CNET’s Shara Tibken reported, “SurfCast, in a complaint filed yesterday in a U.S. District Court in Maine, said Microsoft infringes one of its four patents — No. 6,724,403 — by ‘making, using, selling, and offering to sell devices and software products’ covered by SurfCast’s patent. That includes mobile devices using the Windows Phone 7 and Windows Phone 8 operating systems as well as PCs using Windows 8/RT. The company also said Microsoft is contributing to infringement by encouraging developers to make app tiles for the Windows Store.”

R. Chase Razabdouski from Examiner.com observed, “The patent in question is No. 6,724,403 relating to a ‘computerized method of presenting information from a variety of sources on a display device’ and suggests arranging updatable information into a grid of tiles. While some of the patent looks convincing in terms of addressing possible infringement by Microsoft, other parts of the patent are vague and appear to indicate that this patent was specifically being held waiting for the first similar design to come along to prompt a potentially large-dollar lawsuit.”

Gizmodo’s Leslie Horn added, that SurfCast’s patent also covers a “graphical user interface that ‘organizes content from a variety of information sources into grid of tiles each of which can refresh its content independently of the others.’ For the record, Microsoft’s Live Tiles patent is for ’tile space user interface for mobile devices.’ It’s kind of hard to see how the two are that different.”

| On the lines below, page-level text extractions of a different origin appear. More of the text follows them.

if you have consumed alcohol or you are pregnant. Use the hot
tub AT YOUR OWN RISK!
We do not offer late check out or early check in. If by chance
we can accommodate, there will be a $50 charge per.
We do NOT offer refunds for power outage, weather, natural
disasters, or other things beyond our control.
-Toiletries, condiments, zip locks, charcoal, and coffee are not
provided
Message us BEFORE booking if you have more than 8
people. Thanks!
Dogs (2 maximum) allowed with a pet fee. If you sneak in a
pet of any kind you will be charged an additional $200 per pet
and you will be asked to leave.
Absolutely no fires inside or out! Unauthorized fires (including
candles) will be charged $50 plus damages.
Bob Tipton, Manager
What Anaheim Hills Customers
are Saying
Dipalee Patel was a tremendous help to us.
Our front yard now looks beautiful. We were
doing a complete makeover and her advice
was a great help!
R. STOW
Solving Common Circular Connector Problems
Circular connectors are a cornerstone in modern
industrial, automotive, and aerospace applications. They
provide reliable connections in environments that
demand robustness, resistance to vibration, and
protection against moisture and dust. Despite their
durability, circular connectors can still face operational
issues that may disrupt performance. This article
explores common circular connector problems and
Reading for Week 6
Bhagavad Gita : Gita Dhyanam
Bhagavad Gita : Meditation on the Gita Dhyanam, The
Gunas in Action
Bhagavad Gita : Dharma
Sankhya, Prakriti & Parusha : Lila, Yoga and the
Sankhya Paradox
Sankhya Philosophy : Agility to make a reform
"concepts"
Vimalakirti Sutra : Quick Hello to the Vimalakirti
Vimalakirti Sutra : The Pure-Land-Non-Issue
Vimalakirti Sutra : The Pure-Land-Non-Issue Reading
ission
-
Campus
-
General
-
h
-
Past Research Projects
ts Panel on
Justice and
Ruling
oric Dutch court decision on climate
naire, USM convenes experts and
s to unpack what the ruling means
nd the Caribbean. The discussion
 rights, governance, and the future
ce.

Nilay Patel from The Verge noted, “The timing could also certainly have been influenced by failed negotiations between the two companies — SurfCast has been around since 2001 and owns three other patents, but doesn’t appear to make or sell anything of its own, so it’s undoubtedly been trying to license its portfolio in true patent troll style for some time. It’s probably a safe assumption that Microsoft will reach some sort of settlement; these types of cases rarely linger on.”